▸ **Goal**: Copy out every line below that contains the string "result". Case counts.

[start Task inputs]

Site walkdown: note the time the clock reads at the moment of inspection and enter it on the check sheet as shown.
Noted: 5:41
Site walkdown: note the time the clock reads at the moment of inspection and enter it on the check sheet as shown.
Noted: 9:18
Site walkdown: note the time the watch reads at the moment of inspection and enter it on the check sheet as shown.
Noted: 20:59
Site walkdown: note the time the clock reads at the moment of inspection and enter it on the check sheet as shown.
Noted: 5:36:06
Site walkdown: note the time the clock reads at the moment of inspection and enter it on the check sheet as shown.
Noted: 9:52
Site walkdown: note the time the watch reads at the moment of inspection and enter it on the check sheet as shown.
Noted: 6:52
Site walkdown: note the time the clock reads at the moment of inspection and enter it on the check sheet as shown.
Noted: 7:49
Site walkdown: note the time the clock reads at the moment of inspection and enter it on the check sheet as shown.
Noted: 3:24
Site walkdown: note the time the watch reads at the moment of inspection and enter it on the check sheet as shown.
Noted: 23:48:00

[end Task inputs]
[start Task inputs]

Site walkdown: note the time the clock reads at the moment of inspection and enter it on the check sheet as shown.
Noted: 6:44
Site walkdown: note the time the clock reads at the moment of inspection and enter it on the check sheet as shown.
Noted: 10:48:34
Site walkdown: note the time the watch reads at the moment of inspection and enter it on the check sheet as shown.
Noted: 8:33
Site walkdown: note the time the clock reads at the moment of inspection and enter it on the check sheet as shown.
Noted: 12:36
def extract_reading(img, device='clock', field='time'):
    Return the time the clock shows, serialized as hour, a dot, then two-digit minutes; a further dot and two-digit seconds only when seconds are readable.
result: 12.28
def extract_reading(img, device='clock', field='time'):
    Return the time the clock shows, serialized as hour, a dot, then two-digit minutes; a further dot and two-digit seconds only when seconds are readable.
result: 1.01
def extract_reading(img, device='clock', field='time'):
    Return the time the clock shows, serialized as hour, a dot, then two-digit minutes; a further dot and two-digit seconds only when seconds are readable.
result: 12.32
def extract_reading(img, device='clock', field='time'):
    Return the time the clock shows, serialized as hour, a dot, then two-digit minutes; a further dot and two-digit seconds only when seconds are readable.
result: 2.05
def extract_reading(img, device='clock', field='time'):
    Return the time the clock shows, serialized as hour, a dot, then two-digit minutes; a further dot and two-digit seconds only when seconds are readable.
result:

[end Task inputs]

▸ **Complete response**:
result: 12.28
result: 1.01
result: 12.32
result: 2.05
result:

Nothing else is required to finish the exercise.